### Directive
Could you retype every entry below exactly as written?

· · ·

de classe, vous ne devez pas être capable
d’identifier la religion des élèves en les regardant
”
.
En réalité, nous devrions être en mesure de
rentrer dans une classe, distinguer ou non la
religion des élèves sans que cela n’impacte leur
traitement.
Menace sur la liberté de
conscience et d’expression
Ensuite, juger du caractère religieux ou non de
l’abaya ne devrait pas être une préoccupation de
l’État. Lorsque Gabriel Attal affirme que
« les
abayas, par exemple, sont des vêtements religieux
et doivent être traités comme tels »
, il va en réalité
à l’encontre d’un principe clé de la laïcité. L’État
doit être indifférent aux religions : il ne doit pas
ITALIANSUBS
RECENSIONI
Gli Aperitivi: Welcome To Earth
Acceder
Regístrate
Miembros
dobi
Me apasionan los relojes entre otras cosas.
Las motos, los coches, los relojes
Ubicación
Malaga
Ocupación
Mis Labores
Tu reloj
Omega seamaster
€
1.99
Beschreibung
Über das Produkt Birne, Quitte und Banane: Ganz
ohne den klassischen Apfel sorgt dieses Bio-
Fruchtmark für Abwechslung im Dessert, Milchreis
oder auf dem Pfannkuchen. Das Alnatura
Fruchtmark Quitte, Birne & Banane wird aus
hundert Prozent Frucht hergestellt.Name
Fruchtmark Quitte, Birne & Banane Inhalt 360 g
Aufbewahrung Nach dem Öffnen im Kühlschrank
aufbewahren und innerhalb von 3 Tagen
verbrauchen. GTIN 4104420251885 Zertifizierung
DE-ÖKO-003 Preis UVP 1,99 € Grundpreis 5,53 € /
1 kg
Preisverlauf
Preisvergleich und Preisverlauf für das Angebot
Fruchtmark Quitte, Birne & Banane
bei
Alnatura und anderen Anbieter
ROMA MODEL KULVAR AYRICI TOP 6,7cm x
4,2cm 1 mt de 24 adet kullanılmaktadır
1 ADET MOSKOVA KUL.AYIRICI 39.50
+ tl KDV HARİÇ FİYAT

· · ·

### Output for this task
de classe, vous ne devez pas être capable
d’identifier la religion des élèves en les regardant
”
.
En réalité, nous devrions être en mesure de
rentrer dans une classe, distinguer ou non la
religion des élèves sans que cela n’impacte leur
traitement.
Menace sur la liberté de
conscience et d’expression
Ensuite, juger du caractère religieux ou non de
l’abaya ne devrait pas être une préoccupation de
l’État. Lorsque Gabriel Attal affirme que
« les
abayas, par exemple, sont des vêtements religieux
et doivent être traités comme tels »
, il va en réalité
à l’encontre d’un principe clé de la laïcité. L’État
doit être indifférent aux religions : il ne doit pas
ITALIANSUBS
RECENSIONI
Gli Aperitivi: Welcome To Earth
Acceder
Regístrate
Miembros
dobi
Me apasionan los relojes entre otras cosas.
Las motos, los coches, los relojes
Ubicación
Malaga
Ocupación
Mis Labores
Tu reloj
Omega seamaster
€
1.99
Beschreibung
Über das Produkt Birne, Quitte und Banane: Ganz
ohne den klassischen Apfel sorgt dieses Bio-
Fruchtmark für Abwechslung im Dessert, Milchreis
oder auf dem Pfannkuchen. Das Alnatura
Fruchtmark Quitte, Birne & Banane wird aus
hundert Prozent Frucht hergestellt.Name
Fruchtmark Quitte, Birne & Banane Inhalt 360 g
Aufbewahrung Nach dem Öffnen im Kühlschrank
aufbewahren und innerhalb von 3 Tagen
verbrauchen. GTIN 4104420251885 Zertifizierung
DE-ÖKO-003 Preis UVP 1,99 € Grundpreis 5,53 € /
1 kg
Preisverlauf
Preisvergleich und Preisverlauf für das Angebot
Fruchtmark Quitte, Birne & Banane
bei
Alnatura und anderen Anbieter
ROMA MODEL KULVAR AYRICI TOP 6,7cm x
4,2cm 1 mt de 24 adet kullanılmaktadır
1 ADET MOSKOVA KUL.AYIRICI 39.50
+ tl KDV HARİÇ FİYAT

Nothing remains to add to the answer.